## Instruction:
Please transcribe only the lines between the one containing "Share the Light" and the end of the records, both ends included, exactly as written; skip every picture.

Data under study section start

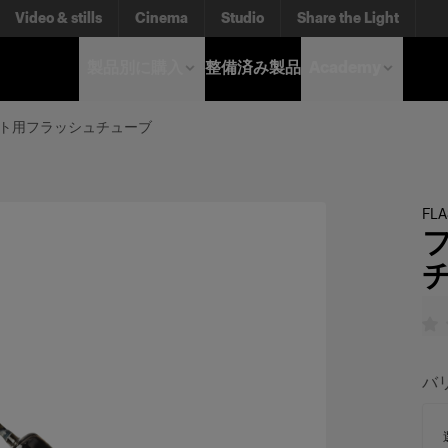
Video & stills
Cinema
Studio
Share the Light
製品別に購入
整備済み製品
Academy
ト用フラッシュチューブ
FL
バ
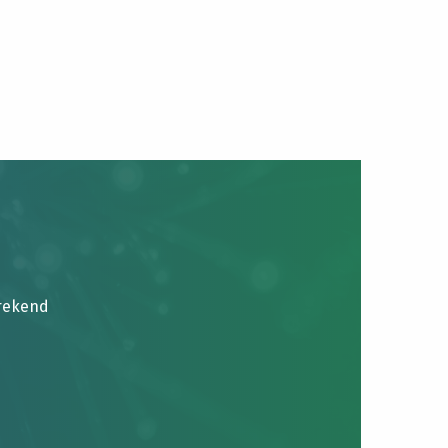
brekend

Data under study section end

## Reply to the task:
Share the Light
製品別に購入
整備済み製品
Academy
ト用フラッシュチューブ
FL
バ
brekend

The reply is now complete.